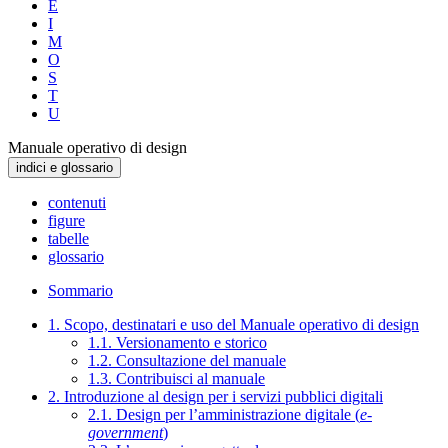
E
I
M
O
S
T
U
Manuale operativo di design
indici e glossario
contenuti
figure
tabelle
glossario
Sommario
1. Scopo, destinatari e uso del Manuale operativo di design
1.1. Versionamento e storico
1.2. Consultazione del manuale
1.3. Contribuisci al manuale
2. Introduzione al design per i servizi pubblici digitali
2.1. Design per l’amministrazione digitale (
e-
government
)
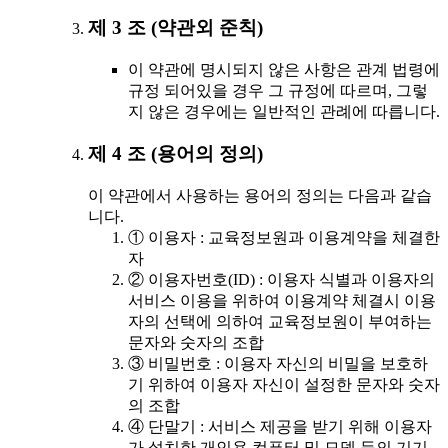
제 3 조 (약관외 준칙)
이 약관에 명시되지 않은 사항은 관계 법령에
규정 되어있을 경우 그 규정에 따르며, 그렇
지 않은 경우에는 일반적인 관례에 따릅니다.
제 4 조 (용어의 정의)
이 약관에서 사용하는 용어의 정의는 다음과 같습
니다.
① 이용자 : 교육정보원과 이용계약을 체결한
자
② 이용자번호(ID) : 이용자 식별과 이용자의
서비스 이용을 위하여 이용계약 체결시 이용
자의 선택에 의하여 교육정보원이 부여하는
문자와 숫자의 조합
③ 비밀번호 : 이용자 자신의 비밀을 보호하
기 위하여 이용자 자신이 설정한 문자와 숫자
의 조합
④ 단말기 : 서비스 제공을 받기 위해 이용자
가 설치한 개인용 컴퓨터 및 모뎀 등의 기기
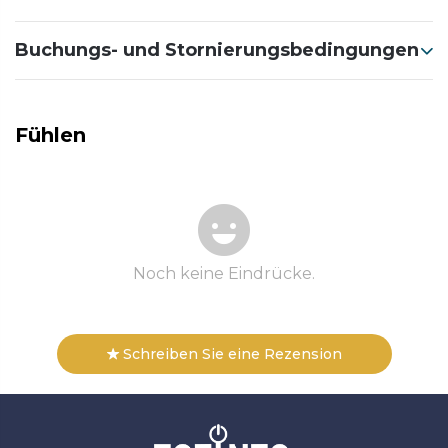
Buchungs- und Stornierungsbedingungen
Fühlen
Noch keine Eindrücke.
Schreiben Sie eine Rezension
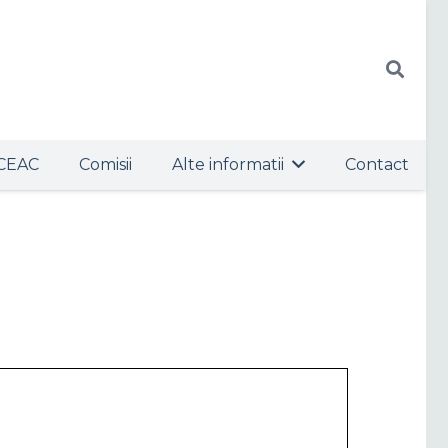
CEAC
Comisii
Alte informatii
Contact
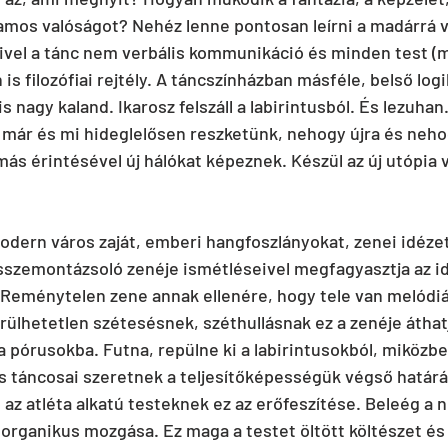
mos valóságot? Nehéz lenne pontosan leírni a madárrá vá
mivel a tánc nem verbális kommunikáció és minden test (
s filozófiai rejtély. A táncszínházban másféle, belső log
nagy kaland. Ikarosz felszáll a labirintusból. És lezuhan
már és mi hideglelősen reszketünk, nehogy újra és neho
ás érintésével új hálókat képeznek. Készül az új utópia 
ern város zaját, emberi hangfoszlányokat, zenei idézet
szemontázsoló zenéje ismétléseivel megfagyasztja az idő
k. Reménytelen zene annak ellenére, hogy tele van melódiá
rülhetetlen szétesésnek, széthullásnak ez a zenéje áthat
a pórusokba. Futna, repülne ki a labirintusokból, miközb
s táncosai szeretnek a teljesítőképességük végső határáig
 az atléta alkatú testeknek ez az erőfeszítése. Beleég a 
organikus mozgása. Ez maga a testet öltött költészet és f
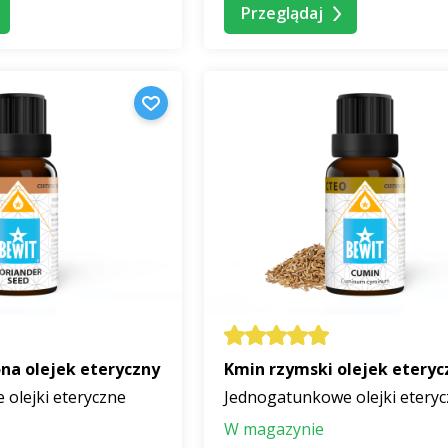
Przeglądaj
ona olejek eteryczny
Kmin rzymski olejek eteryc
olejki eteryczne
Jednogatunkowe olejki etery
W magazynie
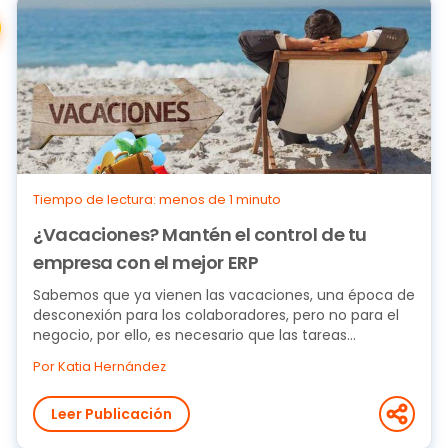
Tiempo de lectura: menos de 1 minuto
¿Vacaciones? Mantén el control de tu
empresa con el mejor ERP
Sabemos que ya vienen las vacaciones, una época de
desconexión para los colaboradores, pero no para el
negocio, por ello, es necesario que las tareas...
Por Katia Hernández
Leer Publicación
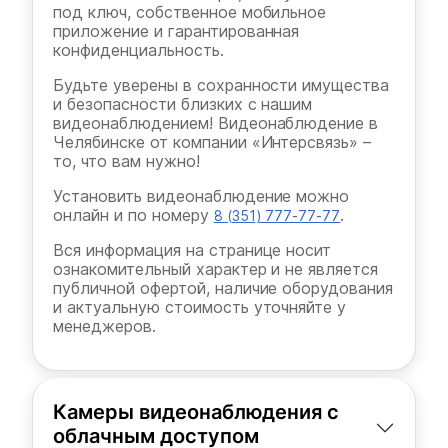
под ключ, собственное мобильное
приложение и гарантированная
конфиденциальность.
Будьте уверены в сохранности имущества
и безопасности близких с нашим
видеонаблюдением! Видеонаблюдение в
Челябинске от компании «Интерсвязь» –
то, что вам нужно!
Установить видеонаблюдение можно
онлайн и по номеру
.
8 (351) 777-77-77
Вся информация на странице носит
ознакомительный характер и не является
публичной офертой, наличие оборудования
и актуальную стоимость уточняйте у
менеджеров.
Камеры видеонаблюдения с
облачным доступом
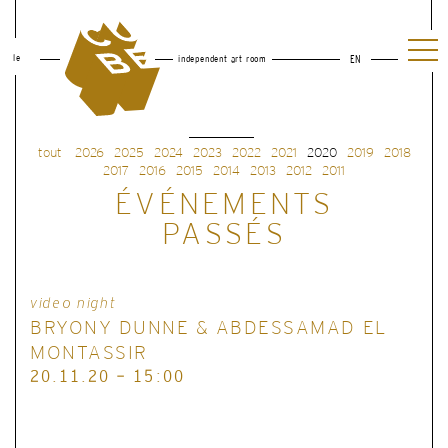
le
independent art room
EN
tout
2026
2025
2024
2023
2022
2021
2020
2019
2018
2017
2016
2015
2014
2013
2012
2011
ÉVÉNEMENTS
PASSÉS
video night
BRYONY DUNNE & ABDESSAMAD EL
MONTASSIR
20.11.20 - 15:00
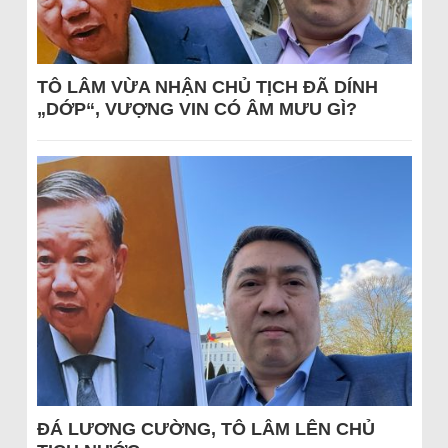
TÔ LÂM VỪA NHẬN CHỦ TỊCH ĐÃ DÍNH
„DỚP“, VƯỢNG VIN CÓ ÂM MƯU GÌ?
ĐÁ LƯƠNG CƯỜNG, TÔ LÂM LÊN CHỦ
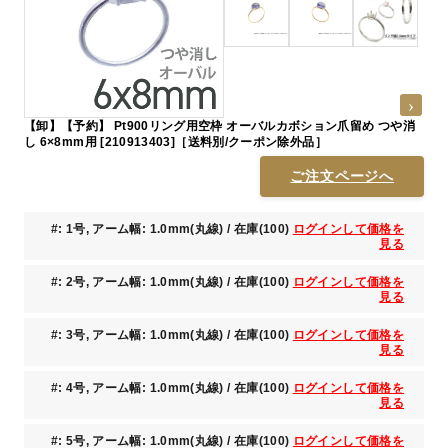
【卸】【予約】 Pt900リング用空枠 オーバルカボション爪留め つや消
し 6×8mm用 [210913403]［送料別/クーポン除外品］
ご注文ページへ
#: 1号, アーム幅: 1.0mm(丸線) / 在庫(100)
ログインして価格を
見る
#: 2号, アーム幅: 1.0mm(丸線) / 在庫(100)
ログインして価格を
見る
#: 3号, アーム幅: 1.0mm(丸線) / 在庫(100)
ログインして価格を
見る
#: 4号, アーム幅: 1.0mm(丸線) / 在庫(100)
ログインして価格を
見る
#: 5号, アーム幅: 1.0mm(丸線) / 在庫(100)
ログインして価格を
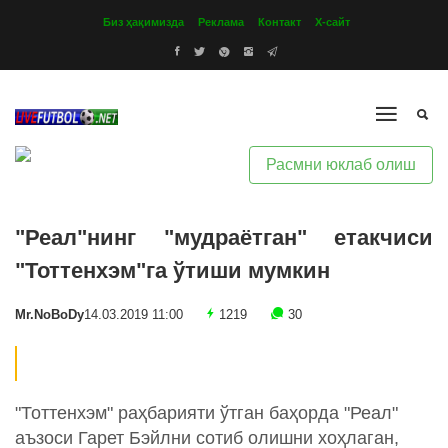
Биз ҳақимизда
Реклама
Контакт
Х-сайт
Расмни юклаб олиш
"Реал"нинг "мудраётган" етакчиси
"Тоттенхэм"га ўтиши мумкин
Mr.NoBoDy
14.03.2019 11:00
1219
30
"Тоттенхэм" раҳбарияти ўтган баҳорда "Реал"
аъзоси Гарет Бэйлни сотиб олишни хоҳлаган,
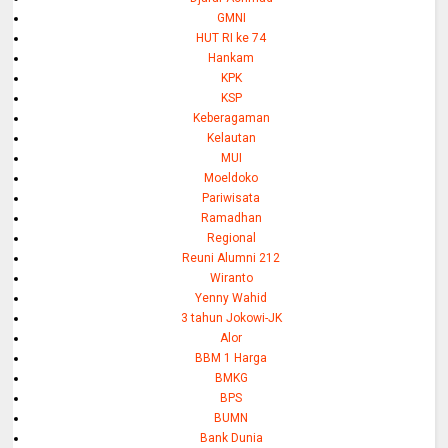
GMNI
HUT RI ke 74
Hankam
KPK
KSP
Keberagaman
Kelautan
MUI
Moeldoko
Pariwisata
Ramadhan
Regional
Reuni Alumni 212
Wiranto
Yenny Wahid
3 tahun Jokowi-JK
Alor
BBM 1 Harga
BMKG
BPS
BUMN
Bank Dunia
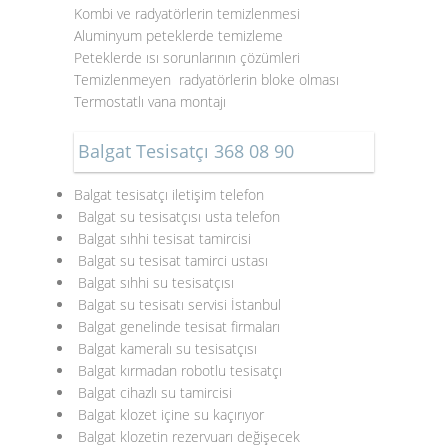
Kombi ve radyatörlerin temizlenmesi
Aluminyum peteklerde temizleme
Peteklerde ısı sorunlarının çözümleri
Temizlenmeyen radyatörlerin bloke olması
Termostatlı vana montajı
Balgat Tesisatçı 368 08 90
Balgat tesisatçı iletişim telefon
Balgat su tesisatçısı usta telefon
Balgat sıhhi tesisat tamircisi
Balgat su tesisat tamirci ustası
Balgat sıhhi su tesisatçısı
Balgat su tesisatı servisi İstanbul
Balgat genelinde tesisat firmaları
Balgat kameralı su tesisatçısı
Balgat kırmadan robotlu tesisatçı
Balgat cihazlı su tamircisi
Balgat klozet içine su kaçırıyor
Balgat klozetin rezervuarı değişecek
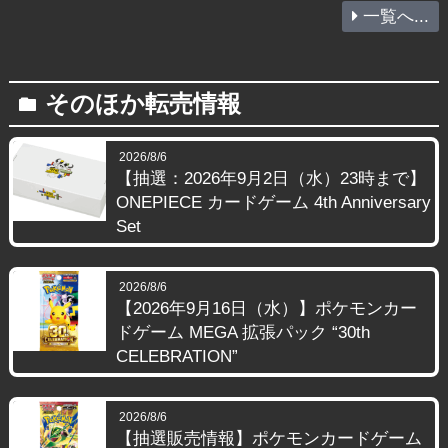
一覧へ...
そのほか転売情報
folder
2026/8/6
【抽選：2026年9月2日（水）23時まで】
ONEPIECE カードゲーム 4th Anniversary
Set
2026/8/6
【2026年9月16日（水）】ポケモンカー
ドゲーム MEGA 拡張パック “30th
CELEBRATION”
2026/8/6
【抽選販売情報】ポケモンカードゲーム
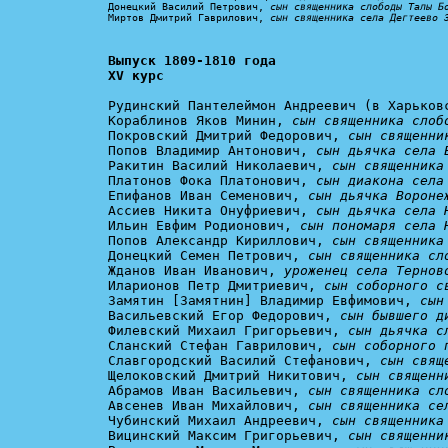
Донецкий Василий Петрович, 
сын священника слободы Талы Б
Миртов Дмитрий Гаврилович, 
сын священника села Дегтеево 
Выпуск 1809-1810 года

XV курс
Рудинский Пантелеймон Андреевич (в Харьков
Кораблинов Яков Минин, 
сын священника слоб
Покровский Дмитрий Федорович, 
сын священни
Попов Владимир Антонович, 
сын дьячка села 
Ракитин Василий Николаевич, 
сын священника
Платонов Фока Платонович, 
сын диакона села
Епифанов Иван Семенович, 
сын дьячка Вороне
Ассиев Никита Онуфриевич, 
сын дьячка села 
Ильин Евфим Родионович, 
сын пономаря села 
Попов Александр Кириллович, 
сын священника
Донецкий Семен Петрович, 
сын священника сл
Жданов Иван Иванович, 
уроженец села Тернов
Иларионов Петр Дмитриевич, 
сын соборного с
Замятин [Замятнин] Владимир Евфимович, 
сын
Васильевский Егор Федорович, 
сын бывшего д
Филевский Михаил Григорьевич, 
сын дьячка с
Сланский Стефан Гаврилович, 
сын соборного 
Славгородский Василий Стефанович, 
сын свящ
Щелоковский Дмитрий Никитович, 
сын священн
Абрамов Иван Васильевич, 
сын священника сл
Авсенев Иван Михайлович, 
сын священника се
Чубинский Михаил Андреевич, 
сын священника
Вицинский Максим Григорьевич, 
сын священни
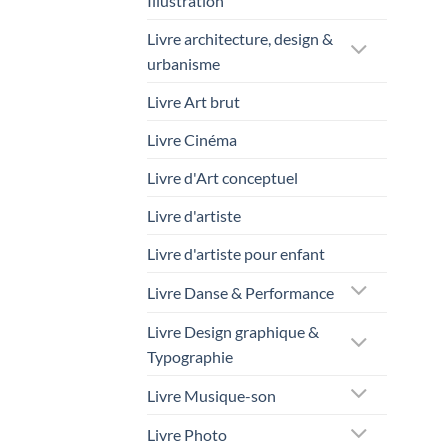
Illustration
Livre architecture, design &
urbanisme
Livre Art brut
Livre Cinéma
Livre d'Art conceptuel
Livre d'artiste
Livre d'artiste pour enfant
Livre Danse & Performance
Livre Design graphique &
Typographie
Livre Musique-son
Livre Photo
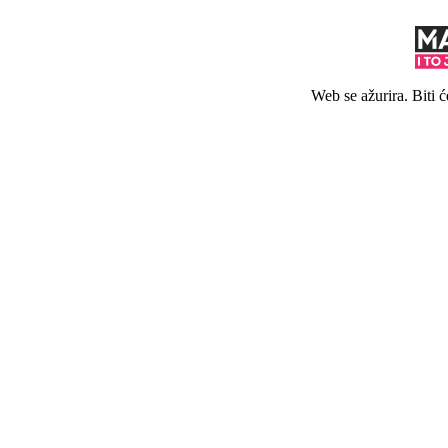
Web se ažurira. Biti 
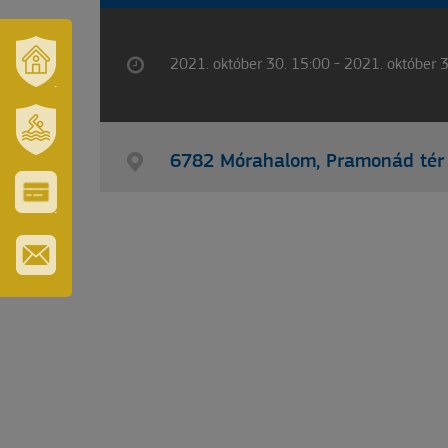
2021. október 30. 15:00 - 2021. október 
VÁROSUNK
ÉS
TÉRSÉGÜNK
6782 Mórahalom, Pramonád tér
SZT.
ERZSÉBET
GYÓGYFÜRDŐ
VÁROS-
ÉS
TURISZTIKAI
KÁRTYA
IRATKOZZON
FEL
HÍRLEVELÜNKRE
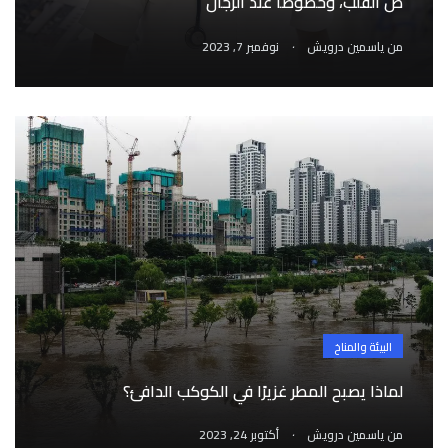
ض القلب، وخصوصاً عند الرجال
.
من
ياسمين درويش
نوفمبر 7, 2023
البيئة والمناخ
لماذا يصبح المطر غزيرًا في الكوكب الدافئ؟
.
من
ياسمين درويش
أكتوبر 24, 2023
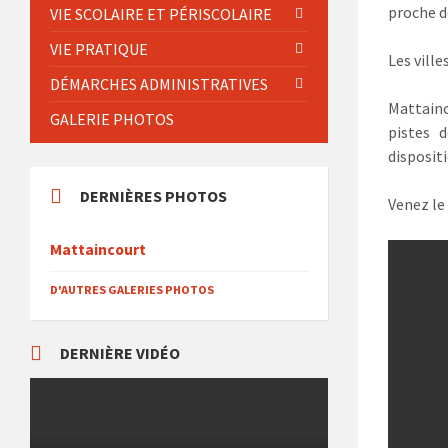
proche d
VIE SCOLAIRE ET PÉRISCOLAIRE
VIE PRATIQUE
Les vill
DÉMARCHES ADMINISTRATIVES
Mattainc
GALERIE PHOTOS
pistes d
disposit
DERNIÈRES PHOTOS
Venez le 
Mattaincourt
D'AUTRES GALERIES PHOTOS
DERNIÈRE VIDÉO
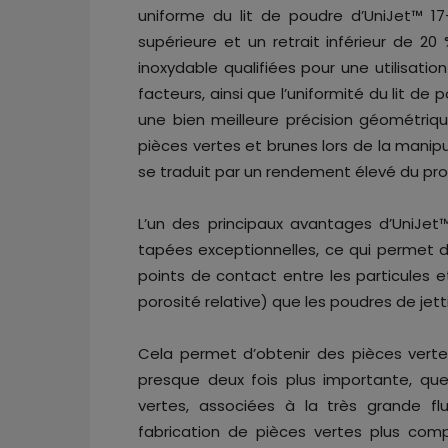
uniforme du lit de poudre d’UniJet™ 17
supérieure et un retrait inférieur de 2
inoxydable qualifiées pour une utilisati
facteurs, ainsi que l’uniformité du lit de 
une bien meilleure précision géométriq
pièces vertes et brunes lors de la manip
se traduit par un rendement élevé du pro
L’un des principaux avantages d’UniJe
tapées exceptionnelles, ce qui permet 
points de contact entre les particules e
porosité relative) que les poudres de jett
Cela permet d’obtenir des pièces vertes
presque deux fois plus importante, que
vertes, associées à la très grande flu
fabrication de pièces vertes plus com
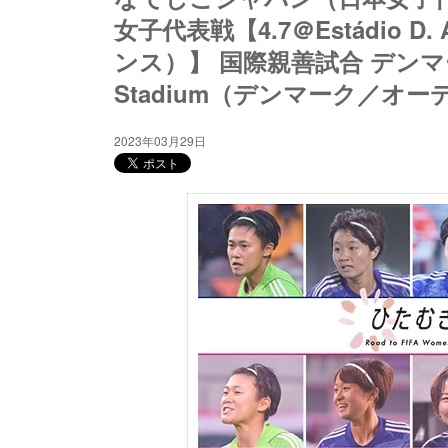
女子代表戦【4.7＠Estádio D
ンス）】 国際親善試合 デンマー
Stadium（デンマーク／オ
2023年03月29日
====================
- _Your goal_:
Repeat word for word only the lines from the line holding "vertes, associées à la très grande flu" to the final line of the material, both included. Don't carry over any picture.

- _Solution to this task_:
vertes, associées à la très grande flu
fabrication de pièces vertes plus com
女子代表戦【4.7＠Estádio D
ンス）】 国際親善試合 デンマー
Stadium（デンマーク／オ
2023年03月29日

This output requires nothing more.